The coal companies and the utility companies in this country are morally repugnant and ecologically a disaster.

http://www.sfgate.com/business/article/Solar-energy-is-ready-the-U-S-isn-t-3988796.php

Solar energy is ready, the U.S. isn’t

By Ken Wells
Published 5:07 p.m., Sunday, October 28, 2012

Clean energy has become a dirty word in presidential politics.

In their second debate, Mitt Romney and Barack Obama each tried to outdo the other’s love of fossil fuels: Obama extolling his record on oil and natural gas production, Romney vowing to take “advantage of the oil and coal we have here.” The Republican candidate has ridiculed the administration’s $535 million loan guarantee to Solyndra, the bankrupt solar panel maker, and accused Obama of living “in an imaginary world where government-subsidized windmills and solar panels could power the economy.”

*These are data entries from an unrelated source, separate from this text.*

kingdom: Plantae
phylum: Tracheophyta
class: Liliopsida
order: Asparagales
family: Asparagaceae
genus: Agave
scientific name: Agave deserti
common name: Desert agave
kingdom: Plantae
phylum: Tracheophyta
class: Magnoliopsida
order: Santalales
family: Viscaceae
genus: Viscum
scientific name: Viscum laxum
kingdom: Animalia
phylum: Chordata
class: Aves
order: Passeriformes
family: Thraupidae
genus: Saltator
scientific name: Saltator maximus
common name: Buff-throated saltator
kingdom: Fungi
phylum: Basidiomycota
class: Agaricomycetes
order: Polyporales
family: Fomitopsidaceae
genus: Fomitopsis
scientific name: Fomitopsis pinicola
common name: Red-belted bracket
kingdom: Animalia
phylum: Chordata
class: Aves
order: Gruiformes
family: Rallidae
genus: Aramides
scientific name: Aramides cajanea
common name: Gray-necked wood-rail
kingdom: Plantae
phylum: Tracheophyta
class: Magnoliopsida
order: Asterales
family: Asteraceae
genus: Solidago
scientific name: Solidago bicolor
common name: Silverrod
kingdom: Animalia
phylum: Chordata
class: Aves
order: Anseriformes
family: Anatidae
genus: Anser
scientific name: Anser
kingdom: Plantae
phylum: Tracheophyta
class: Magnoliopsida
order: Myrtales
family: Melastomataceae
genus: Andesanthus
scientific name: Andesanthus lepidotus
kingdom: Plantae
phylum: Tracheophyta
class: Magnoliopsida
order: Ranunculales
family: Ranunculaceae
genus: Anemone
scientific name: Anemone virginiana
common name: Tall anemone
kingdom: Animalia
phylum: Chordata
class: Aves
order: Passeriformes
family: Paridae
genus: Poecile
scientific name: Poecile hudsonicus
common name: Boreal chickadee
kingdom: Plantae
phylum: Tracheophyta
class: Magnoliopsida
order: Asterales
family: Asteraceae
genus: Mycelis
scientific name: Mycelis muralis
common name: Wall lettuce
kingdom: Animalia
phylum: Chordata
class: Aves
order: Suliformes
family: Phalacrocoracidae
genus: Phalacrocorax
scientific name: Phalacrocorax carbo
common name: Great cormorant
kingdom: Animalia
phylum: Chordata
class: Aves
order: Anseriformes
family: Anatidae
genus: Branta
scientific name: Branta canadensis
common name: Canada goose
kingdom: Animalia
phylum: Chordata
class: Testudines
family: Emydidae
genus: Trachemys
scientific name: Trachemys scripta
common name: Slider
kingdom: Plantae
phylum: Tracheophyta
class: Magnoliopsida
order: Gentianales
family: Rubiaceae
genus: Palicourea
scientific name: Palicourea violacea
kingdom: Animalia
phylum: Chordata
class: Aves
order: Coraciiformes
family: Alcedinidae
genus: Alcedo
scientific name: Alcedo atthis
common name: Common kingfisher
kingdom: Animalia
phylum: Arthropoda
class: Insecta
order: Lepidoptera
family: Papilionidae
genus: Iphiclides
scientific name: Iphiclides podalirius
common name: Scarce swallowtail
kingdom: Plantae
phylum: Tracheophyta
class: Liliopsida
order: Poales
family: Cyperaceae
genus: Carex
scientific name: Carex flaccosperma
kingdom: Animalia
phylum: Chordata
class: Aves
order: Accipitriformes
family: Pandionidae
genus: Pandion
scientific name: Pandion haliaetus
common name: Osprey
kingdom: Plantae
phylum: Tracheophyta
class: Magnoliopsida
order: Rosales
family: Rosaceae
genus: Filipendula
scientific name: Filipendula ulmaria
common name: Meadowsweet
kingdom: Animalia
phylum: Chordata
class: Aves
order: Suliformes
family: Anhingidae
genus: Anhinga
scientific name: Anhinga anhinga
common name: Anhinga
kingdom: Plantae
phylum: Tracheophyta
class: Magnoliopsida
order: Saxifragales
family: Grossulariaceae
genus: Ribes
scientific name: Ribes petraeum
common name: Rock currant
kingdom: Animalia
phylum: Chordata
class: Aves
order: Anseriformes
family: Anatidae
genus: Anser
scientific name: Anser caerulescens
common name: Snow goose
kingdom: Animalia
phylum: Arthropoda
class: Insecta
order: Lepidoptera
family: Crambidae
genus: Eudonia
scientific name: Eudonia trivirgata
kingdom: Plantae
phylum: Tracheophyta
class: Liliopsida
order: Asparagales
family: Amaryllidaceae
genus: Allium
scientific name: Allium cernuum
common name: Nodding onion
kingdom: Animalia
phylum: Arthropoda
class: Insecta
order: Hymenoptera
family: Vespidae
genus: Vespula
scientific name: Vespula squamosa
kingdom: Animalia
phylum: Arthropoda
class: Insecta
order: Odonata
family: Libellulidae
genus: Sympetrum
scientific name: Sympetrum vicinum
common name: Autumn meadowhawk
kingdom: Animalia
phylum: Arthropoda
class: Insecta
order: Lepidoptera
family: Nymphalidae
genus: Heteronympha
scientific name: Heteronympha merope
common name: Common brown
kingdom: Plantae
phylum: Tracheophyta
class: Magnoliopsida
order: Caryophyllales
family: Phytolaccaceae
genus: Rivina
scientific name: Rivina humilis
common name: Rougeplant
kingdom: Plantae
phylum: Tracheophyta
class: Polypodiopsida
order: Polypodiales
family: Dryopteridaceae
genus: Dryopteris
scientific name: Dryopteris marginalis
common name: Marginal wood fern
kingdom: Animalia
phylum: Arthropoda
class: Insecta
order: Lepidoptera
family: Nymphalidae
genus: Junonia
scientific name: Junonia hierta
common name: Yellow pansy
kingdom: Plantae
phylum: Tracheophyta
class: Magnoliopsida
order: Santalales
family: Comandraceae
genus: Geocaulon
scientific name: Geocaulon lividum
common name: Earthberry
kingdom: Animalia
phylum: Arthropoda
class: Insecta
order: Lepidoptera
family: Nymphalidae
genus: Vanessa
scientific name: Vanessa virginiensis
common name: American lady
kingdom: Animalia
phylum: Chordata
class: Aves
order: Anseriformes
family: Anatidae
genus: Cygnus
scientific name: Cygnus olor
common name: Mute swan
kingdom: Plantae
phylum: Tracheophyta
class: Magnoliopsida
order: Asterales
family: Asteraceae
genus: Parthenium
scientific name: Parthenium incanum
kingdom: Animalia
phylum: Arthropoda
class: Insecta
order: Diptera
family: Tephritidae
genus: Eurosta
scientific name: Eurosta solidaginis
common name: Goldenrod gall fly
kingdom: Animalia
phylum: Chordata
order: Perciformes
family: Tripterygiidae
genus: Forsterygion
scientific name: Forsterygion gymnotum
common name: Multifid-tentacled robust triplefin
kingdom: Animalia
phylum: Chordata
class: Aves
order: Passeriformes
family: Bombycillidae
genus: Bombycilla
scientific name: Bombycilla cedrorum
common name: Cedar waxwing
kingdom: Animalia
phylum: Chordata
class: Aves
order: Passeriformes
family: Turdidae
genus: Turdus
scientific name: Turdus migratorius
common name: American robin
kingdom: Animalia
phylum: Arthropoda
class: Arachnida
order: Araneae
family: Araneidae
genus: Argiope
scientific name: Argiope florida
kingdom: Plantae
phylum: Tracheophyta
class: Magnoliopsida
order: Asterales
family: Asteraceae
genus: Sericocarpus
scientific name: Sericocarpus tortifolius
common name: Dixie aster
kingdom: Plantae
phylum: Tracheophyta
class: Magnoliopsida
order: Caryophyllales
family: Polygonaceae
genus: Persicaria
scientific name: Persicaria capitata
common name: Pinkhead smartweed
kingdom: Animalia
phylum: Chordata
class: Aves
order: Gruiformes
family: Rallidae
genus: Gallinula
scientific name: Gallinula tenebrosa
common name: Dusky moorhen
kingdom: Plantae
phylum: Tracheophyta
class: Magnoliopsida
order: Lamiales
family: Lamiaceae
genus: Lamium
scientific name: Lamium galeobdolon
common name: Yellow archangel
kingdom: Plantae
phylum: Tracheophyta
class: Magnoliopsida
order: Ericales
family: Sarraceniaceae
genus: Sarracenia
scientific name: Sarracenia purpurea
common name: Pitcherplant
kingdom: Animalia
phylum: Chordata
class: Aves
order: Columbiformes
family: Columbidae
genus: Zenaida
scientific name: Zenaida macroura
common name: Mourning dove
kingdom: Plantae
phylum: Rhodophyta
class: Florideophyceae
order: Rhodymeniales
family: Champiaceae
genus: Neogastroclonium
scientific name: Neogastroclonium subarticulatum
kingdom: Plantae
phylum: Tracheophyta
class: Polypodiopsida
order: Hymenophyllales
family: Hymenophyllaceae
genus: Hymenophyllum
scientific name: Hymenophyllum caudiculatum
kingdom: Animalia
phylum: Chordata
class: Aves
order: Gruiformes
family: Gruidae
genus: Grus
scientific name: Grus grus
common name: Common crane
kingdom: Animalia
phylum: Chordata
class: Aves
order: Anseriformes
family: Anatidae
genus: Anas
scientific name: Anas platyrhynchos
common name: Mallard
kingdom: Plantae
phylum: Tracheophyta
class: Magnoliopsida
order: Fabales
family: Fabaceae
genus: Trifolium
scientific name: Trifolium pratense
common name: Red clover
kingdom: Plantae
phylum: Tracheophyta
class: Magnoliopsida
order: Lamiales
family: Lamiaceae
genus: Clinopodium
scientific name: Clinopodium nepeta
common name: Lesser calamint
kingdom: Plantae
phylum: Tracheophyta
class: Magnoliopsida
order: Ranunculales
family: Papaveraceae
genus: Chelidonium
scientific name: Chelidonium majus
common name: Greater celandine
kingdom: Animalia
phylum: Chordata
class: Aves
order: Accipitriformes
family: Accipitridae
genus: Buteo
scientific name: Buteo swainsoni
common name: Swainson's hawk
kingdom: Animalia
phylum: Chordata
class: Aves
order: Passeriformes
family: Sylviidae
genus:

The candidates’ coolness to renewable energy comes at a time when the domestic supply of traditional energy sources, such as oil and natural gas, is at an all-time high. And yet this failure to make the promise of renewables a keynote in the debate is a huge missed opportunity. In particular, it ignores the dramatic reduction in the cost of photovoltaic solar power worldwide and the considerable benefits to U.S. consumers and the environment.

Political roadblocks

The untold story of this campaign is that what killed Solyndra may turn out to be a boon for the nation. “Economically and technologically, the game is over,” said Bill Powers, a San Diego engineer and board member of Solar Done Right, a group that proselytizes for rooftop solar power. “The hang-ups in the U.S. are strictly political.”

Over the past five years the price of photovoltaic panels has plummeted 75 percent, due largely to a glut of Chinese-made panels. The fall in prices rendered technically advanced photovoltaic panels, like those produced by Solyndra and other U.S. companies, too expensive to compete.